Baker v. Central of Georgia Railway Co.

51 So. 796 | Ala. | 1910

MAYFIELD, J.

— The bill of exceptions in this case must, be stricken on the appellee’s motion. It is not made to appear when the bill of exceptions was signed, nor that it was signed within 90 days from the time it was presented to the trial judge. This much is necessary, to withstand the motion of appellee to strike. The statutes regulating the time and mode of presenting and signing bills of exceptions are as follows: “When Bill Signed. — Bills of exceptions may be presented at any time within 90 days from the day on which the judgment is entered, and not afterwards; and all general, local, or special laws or rules of court in conflict with this section are repealed, abrogated, and annulled. The judge must indorse thereon and as a part of the bill, the true date of presenting, and the bill of exceptions must, if correct, be signed by him within ninety days thereafter.” — Code, § 3019.

The bill appears to have been presented within the time required. The judgment was entered on the 11th day of. August, 1908; and the bill was presented to the judge on the 28th day of August, 190S — only 14 days .after the rendition of the judgment; but it does not appear when it was signed. It is as necessary that it should appear when it was signed as when it was presented. If it was made to appear, by the indorsement of the judge or otherwise, that it was signed within 90 days from presentation, or within the time prescribed by law, it would be sufficient; but this does not appear by the indorsement or otherwise. The burden is on the appellant to show that his bill was signed within the time required by law. There is no presumption, in the absence of proof, that it was so signed.

*469Before the adoption of the present Code a bill would be stricken, on motion of appellee or by the court ex mero motu, unless it appeared that the bill was signed within the time required by law. The statute now provides that the bill may be stricken only on appellee’s motion. The statute is as follows: “Striking Bills of Exceptions, and Declining to Consider Them Because Not Signed Within Time Required. — The Supreme or appellate court may strike a bill of exceptions from the record or file because not signed within the time required by law, but shall not do so ex mero motu, but only on motion of a party to the record or his attorney.”— Code, § 3020. This statute does not change the rule as to the necessity of its being made to appear that the bill was signed within the time required by law, nor change the rules as to the presumptions or burden of proof in the matter, but merely provides that the bill shall not be stricken, by the court ex mero motu.

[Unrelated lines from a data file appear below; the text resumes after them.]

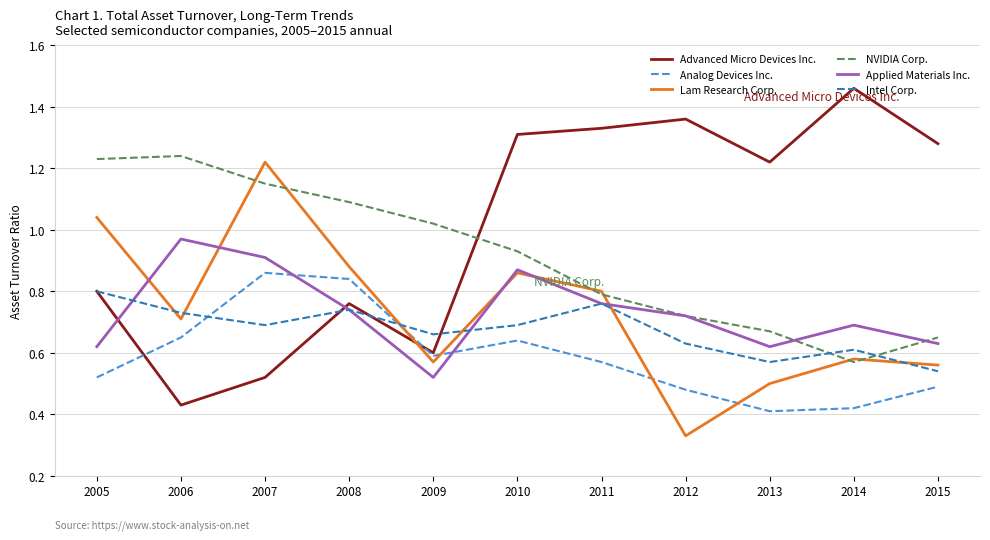

True or false: NVIDIA Corp. and Advanced Micro Devices Inc. cross at least once.

True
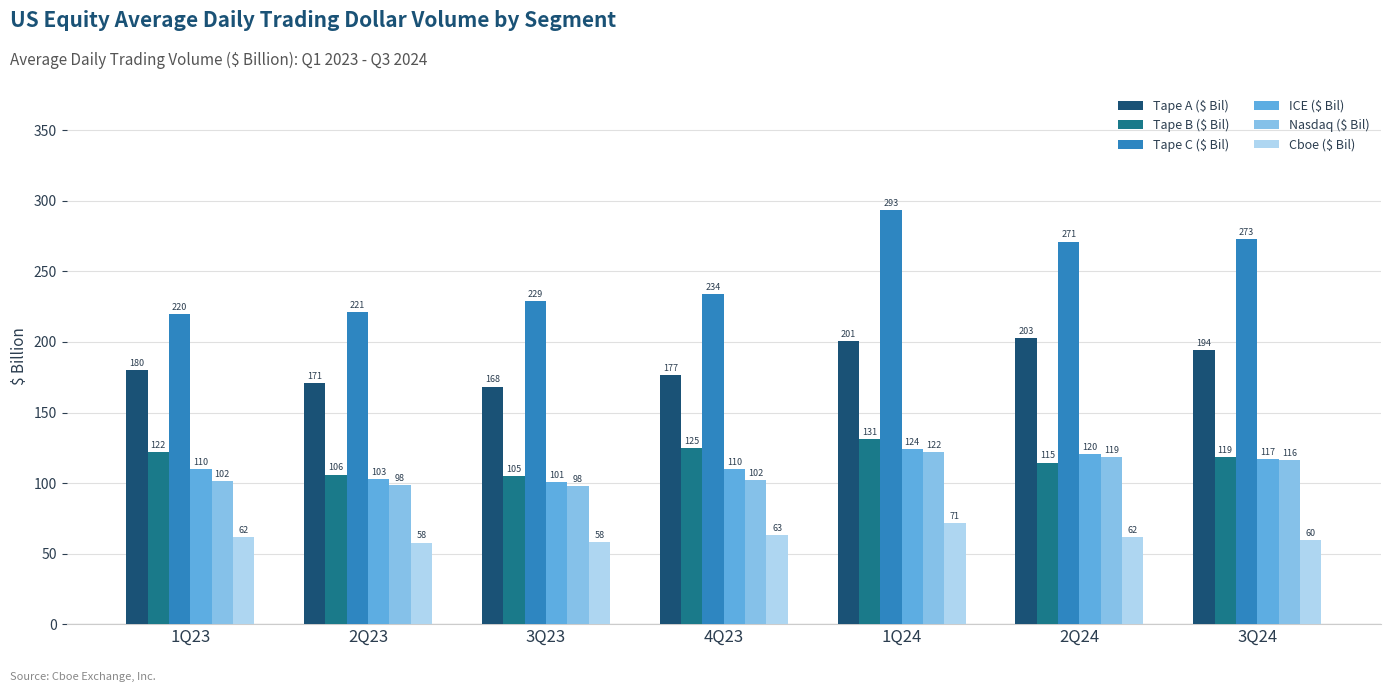

What is the sum of all ICE ($ Bil) values?

784.8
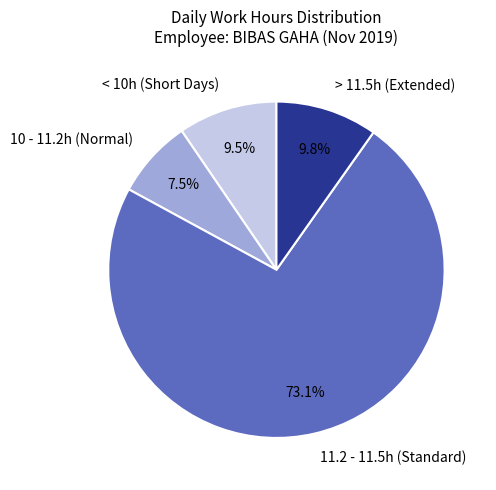

What is the majority slice?

11.2 - 11.5h (Standard)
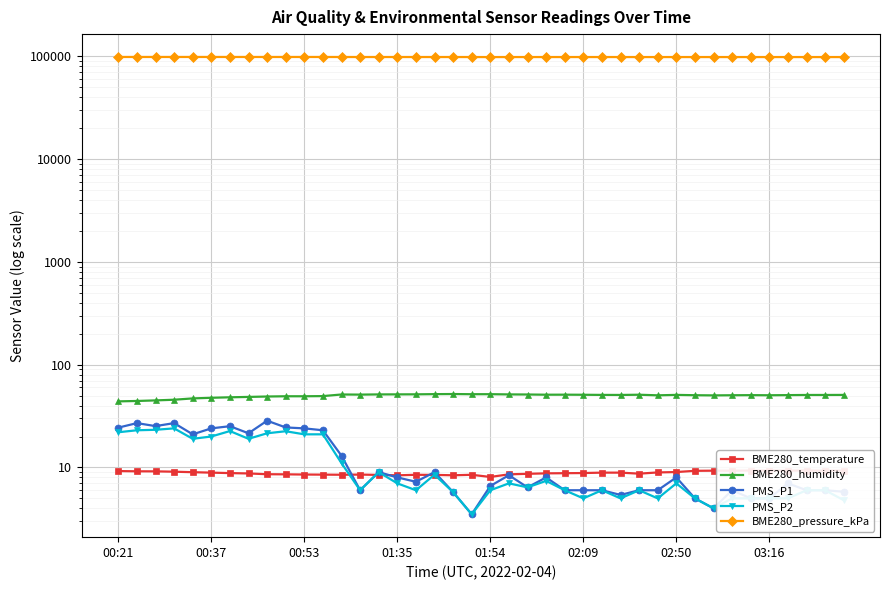

Where is the first local minimum for BME280_pressure_kPa?

01:35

The order of indorsement and signing of the bill of exceptions is as follows: “And now on the 28th day of August, the plaintiff presents this his bill of exceptions to Hon. H. A. Pearce, judge of the Twelfth judicial circuit of Alabama, for approval, and asks that the same be signed and approved by him as required by law. (Signed) H. A. Pearce, Judge of the Twelfth Circuit. Filed with me in person this August 28, 1908. (Signed) H. A. Pearce, Judge of the Twelfth Circuit.” There is nothing here to show when the judge approved or signed the bill, but only when it was presented or tendered. It was open for either party to show when the bill of exceptions was actually signed; but the burden is on appellant to show that it was signed within the time authorized, in order to withstand appellee’s motion to strike. If the indorsements on, or recitals in, the bill showed that it was signed within time, this would be sufficient. *470in the absence of other proof; bnt there is absolutely no evidence that the bill was signed within 90 days after it was presented. On this state of the record, the bill must be stricken, under a long and unbroken line of decisions. — Wood v. Brown, 8 Ala. 563; Kitchen v. Moye, 17 Ala. 143; Haden v. Brown, 22 Ala. 572; Markland v. Albes, 81 Ala. 433, 2 South. 123; Bryant v. State, 36 Ala. 270; Union Co. v. Mitchell, 37 Ala. 314; Bass v. Glasscock, 86 Ala. 244, 6 South. 430; Ladd’s Case, 92 Ala. 58, 9 South. 401; Rosson v. State, 92 Ala. 76, 9 South. 357; Cooley v. U. S., etc., Ass’n, 132 Ala. 590, 31 South. 521; Driver v. King, 145 Ala. 585, 40 South. 315; Carroll v. Warren, 142 Ala. 397, 37 South. 687.

This being an appeal- from a “nonsuit with a bill of exceptions,” which is specifically authorized in certain cases, and the bill being stricken, there is nothing left for us to review. The record does not show that the nonsuit was taken on account of the adverse ruling on the demurrer which is shown by the record proper. And the judgment appealed from must be affirmed.

Affirmed.

Dowdell, C. J., and Anderson and Sayre, JJ., concur.